“I think, however, I am safe in saying that half of those who came to this country within the last named period did so. In the Middle West, in the great states of Ohio, Indiana, Michigan, Illinois and Iowa,—indeed, in all the great western states—there is not a county, city or village where they or their descendants are not to be found in goodly numbers. Thank Heaven! race suicide has not as yet overtaken them.

“Maguire, in his work written in the sixties, advised his countrymen to settle in the West, especially in the state of California. His advice, no doubt, carried great weight and influenced many of them in seeking Western homes.

“I remember, as a boy in Ireland, reading his lectures on the subject, and subsequently, after graduating at the University of Virginia, I determined to go to California, but straightened conditions intervening, I was compelled to remain in Illinois. Hence, I am fairly familiar with the people of that great State, and I think the history of the Irish there would be fairly typical of them in other Western States.

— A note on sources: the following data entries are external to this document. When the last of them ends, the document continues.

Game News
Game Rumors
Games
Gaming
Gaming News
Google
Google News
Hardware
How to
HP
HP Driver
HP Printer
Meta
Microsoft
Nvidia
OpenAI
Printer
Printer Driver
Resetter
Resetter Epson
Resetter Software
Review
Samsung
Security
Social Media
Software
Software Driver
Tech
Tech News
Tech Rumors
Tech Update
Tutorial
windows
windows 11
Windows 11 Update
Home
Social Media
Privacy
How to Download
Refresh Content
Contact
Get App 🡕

“And now I think I hear you ask—what of them? What have they done, and what are they doing, in what many of you Eastern gentlemen are pleased to call the ‘wild and woolly West.’ To be frank, taking into consideration their old home conditions, and the circumstances attending their coming, they are doing and have done fairly well. They were mostly of the tenant farming class and day laborers. Manufacturing in Ireland long prior to this time ceased to be a factor, having been either abolished, or prevented by successive English Parliaments. They were of necessity very poor, they and their forebears for centuries having been plundered by heartless tyrants. No people prefer indigence and want to prosperity. It was artificially enforced poverty that compelled them to emigrate.

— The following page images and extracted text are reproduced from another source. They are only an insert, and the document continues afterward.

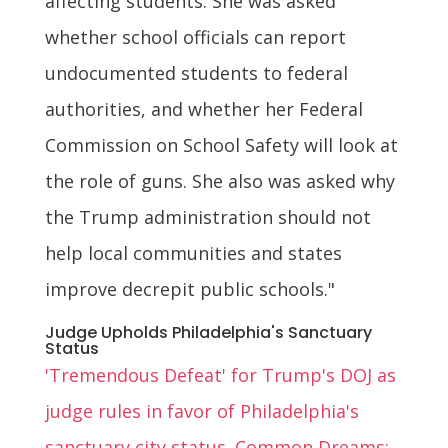
affecting students. She was asked
whether school officials can report
undocumented students to federal
authorities, and whether her Federal
Commission on School Safety will look at
the role of guns. She also was asked why
the Trump administration should not
help local communities and states
improve decrepit public schools."
Judge Upholds Philadelphia's Sanctuary
Status
'Tremendous Defeat' for Trump's DOJ as
judge rules in favor of Philadelphia's
sanctuary city status. Common Dreams:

“On arriving in the West, therefore, they were for the most part forced to occupy the hard lot of the unskilled laborer, and I may say without fear of contradiction, what they undertook to do they did well. They dug our great canals, built our great lines of railroads, erected our telegraph lines from Chicago to San Francisco and helped to operate them. They engaged in farming and stock raising and have been successful in both. There is not a public utility in the West whose physical structure at least does not owe its existence in the main to Irish hands; and let it not be forgotten, too, that gradually, as these men were able to put by a little of their hard earnings, they tried to elevate themselves and their children in the various walks of life. They did not rest content with their lot. They knew their natural capabilities and tried to and did improve them. Many of them, too, were men of initiative. Of course, the rich and the learned, as a rule, were not among them. People of that kind do not have to leave their country to seek homes in other climes. Labor, however, manual or otherwise, is no disgrace; rather is it a badge of respectability.

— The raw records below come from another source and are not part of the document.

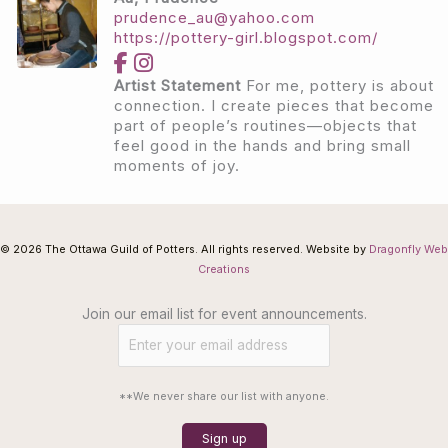
prudence_au@yahoo.com
https://pottery-girl.blogspot.com/
Artist Statement
For me, pottery is about
connection. I create pieces that become
part of people’s routines—objects that
feel good in the hands and bring small
moments of joy.
© 2026 The Ottawa Guild of Potters. All rights reserved. Website by
Dragonfly Web
Creations
Join our email list for event announcements.
**We never share our list with anyone.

“‘Honor and shame from no condition rise,

Act well your part, there all the honor lies.’

“Of course many of them,—alas, too many,—fell by the way.

“As to the work done by our people in the West, take as an illustration the Illinois & Michigan Canal, which begins at Chicago on the southern bend of Lake Michigan and enters the Illinois River at La Salle, a distance of a hundred miles. From its inception to its close the work was mainly done by Irish emigrants. It has been to Illinois and the West a great benefit. Not only was this great work done by the labor of Irishmen, but its successful accomplishment in a financial way was due to the exertions of one of them. In 1842 work on the canal had to be abandoned because of the financial condition of the State Treasury. At that time the counties of La Salle, Grundy and De Kalb constituted a Senatorial District, and a young Irishman twenty-six years of age, one Michael Ryan, was elected State Senator from there. He was, even at that early age, easily the peer of any man in the West. So thoroughly did he master the subject both as to the necessities of the canal and its resources that he introduced and carried through the State Legislature, not without opposition, however, a bill enabling the State to borrow one million, six hundred thousand dollars, to complete the work. The Governor at the time, recognizing his great ability, appointed him and a Mr. Oakley agents for the State to proceed to London and borrow that sum—no small amount for those days. They succeeded in doing so. It is said of him (and there are those still living in my home town who knew him well and speak of him with affection) that he was a brilliant man, kind and courteous, an honest man. To him did the State of Illinois mainly owe its success in raising the means to complete that great undertaking.

“Another leading Irishman in Illinois in those days was one William Reddick, a State Senator for many years, a leading temperance advocate, and a man of whom any people might be proud. He left a large fortune to the city of Ottawa for library purposes. Many of the younger emigrants learned trades and became skilled workmen. Many of them engaged in the mercantile business, at the beginning in a small way, but eventually became prosperous. So, too, did they engage in manufacturing. Many of them owned coal mines and of course many, very many, were miners. The Kilgubbin coal shaft, as it was called, a valuable property in the county I reside in, was owned and operated by one Nicholas Duncan, a Cork man.